Life During the Pandemic

The only photo I snapped of the kids on the trampoline in the past few weeks. Call it a candid photo and move along now.

Life during the pandemic has been slow-paced, relaxing and slightly nerve-racking. Suvi told me it hasn’t been that bad. She’s been able to do lots of crafts, play outside more and not feel rushed. I didn’t know a 10 year old felt pressure from being rushed. I know she stresses out at times, but not to the level that she needed to mention it. 

Her comment made me reflect on how to I want things to return as our quarantine is coming to an end. Do I want to rush off anywhere? Do I want to heap on the pressures and commitments we had before? The answer was a loud and clear no. I don’t want it. I don’t want any of it. 
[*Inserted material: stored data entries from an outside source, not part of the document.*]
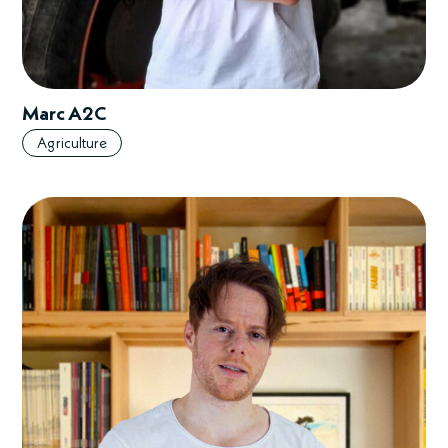
Marc A2C
Agriculture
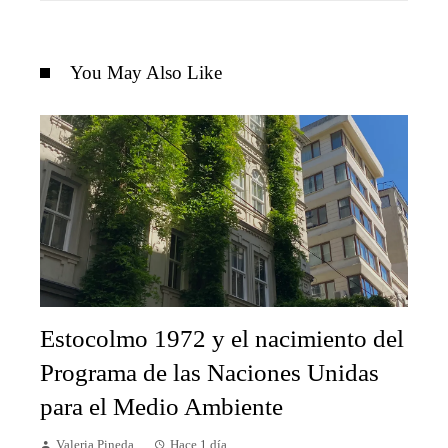
You May Also Like
Estocolmo 1972 y el nacimiento del
Programa de las Naciones Unidas
para el Medio Ambiente
Valeria Pineda
Hace 1 día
I didn’t know I had so much going on in my life until it came to a stand still. After a couple days of no outside commitments or responsibilities, I realized how tired and worn down I felt. Once Covid-19 cogged up the rat race of life, it’s like I started living. (In between bouts of anxiety and stress over what is happening to our world and how will it look once we’re past it.) 

I’ve made my sleep a priority and feel rested most days, which I haven’t done in years. I read books on the patio in the sunshine while my kids play around me. I haven’t yelled at them to “hurry up” or “we’re gonna be late” in over a month. I’ve pulled out that dusty, always nagging at me “to do” list and working my way through it at a leisurely pace.  

I’m re-evaluating what really needs to happen in our lives. My kids miss their friends and would love to play at park, but they’ve not mentioned the organizations or groups I thought they needed. No one is crying over cancelled tennis lessons or art classes. 

Niko ran around barefoot outside all day while playing games, drawing with his sister and jumping on the trampoline. It was beautiful to see him enjoy his day, and I know he adored it, too. I watched him use his imagination to create games and run wild around the backyard. I’m listening to laughter and screams of delight right now from my kids outside. 

While that level of spirited play might not last, it made me realize I need to stop subscribing to what society tells me I should be doing with my kids. To stop comparing my life and family activities to what I see on social media. Focus on what works for our kids and our family. 

For us, that involves less. Less group sports, organizations and “we must do this for school” trips. And more free play, using our imaginations and spending time just being. Being outside, being happy, being creative, being wild, being quiet, and being a family. 

Life won’t be the same after this virus runs its course. We’ll navigate the “new normal” like everyone else. But I know life within these four walls won’t go back to “pre-Covid life,” and I couldn’t be happier.